Jules n'avait pas vraiment la même notion du terme « marrant » apparemment. Il regarda autour de lui à la recherche d'une occupation quelconque mais ne trouva rien d'autre que des centaines de livres. Ambroise choisit un ouvrage de plus et l'ouvrit au milieu.
— Et du coup.. commença Jules. Ce Lucien et toi, vous êtes amis ?
— Amis ? Non quand même pas.
Jules en fut bizarrement soulagé.
— Son grand père devient trop vieux pour gérer la boutique alors il travaille cet été pour s'entraîner à la reprendre, lorsqu'il aura fini le lycée.
— Ah, c'est pour ça.
— On discute juste quand je viens. Il s'intéresse beaucoup aux anciens mystères de la région, tout ça.
Jules comprit mieux le journal daté de plus de vingt ans en arrière. Il baissa les yeux vers ses doigts un peu écorchés par la guitare et pensa soudain au lendemain.
— Dis, Ambroise.
— Mmh ?
— Y a le bal de juillet, demain. Tous les étés, la ville en organise deux. Y a de la musique et de la bouffe gratuite. Tu veux venir ?
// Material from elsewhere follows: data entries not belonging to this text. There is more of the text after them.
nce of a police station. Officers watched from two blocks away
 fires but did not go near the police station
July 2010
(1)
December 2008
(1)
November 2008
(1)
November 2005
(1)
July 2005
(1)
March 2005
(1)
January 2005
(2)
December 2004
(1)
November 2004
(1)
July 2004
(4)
Ambroise fit courir ses doigts sur la tranche du livre, concentré. Jules piqua un fard.
— Enfin, je propose pas ça pour que tu sois mon cavalier ou quoi, hein ! Trop bizarre. On est des mecs tous les deux.
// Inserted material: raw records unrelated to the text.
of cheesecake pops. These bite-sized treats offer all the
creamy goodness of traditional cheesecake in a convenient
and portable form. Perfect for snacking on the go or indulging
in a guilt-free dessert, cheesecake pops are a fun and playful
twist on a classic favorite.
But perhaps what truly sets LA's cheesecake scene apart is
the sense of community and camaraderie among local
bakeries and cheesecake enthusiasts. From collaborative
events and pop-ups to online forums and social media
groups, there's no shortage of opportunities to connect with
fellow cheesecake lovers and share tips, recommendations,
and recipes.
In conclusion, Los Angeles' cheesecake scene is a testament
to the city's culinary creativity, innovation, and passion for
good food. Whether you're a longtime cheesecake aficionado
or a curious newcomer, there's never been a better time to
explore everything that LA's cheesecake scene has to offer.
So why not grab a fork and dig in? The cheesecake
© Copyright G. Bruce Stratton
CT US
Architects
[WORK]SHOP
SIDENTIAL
Ambroise posa ses yeux sur lui avec un petit air amusé.
— Je sais, Jules, t'inquiète pas. Et c'est gentil de proposer mais comme je te l'ai dit, je n'aime pas ce genre de soirée.
— Dommage.
Une petite partie de Jules s'en trouva soulagée. Il voulait encore garder Ambroise rien que pour lui, pas le présenter à ses autres amis.
Il s'appuya contre une étagère, soudain épuisé. Ambroise continua de lui parler tout bas, de sa voix nuit d'août. L'Inde, le Pérou, le Vietnam roulaient sur sa langue au fil de ses récits, berçant doucement Jules.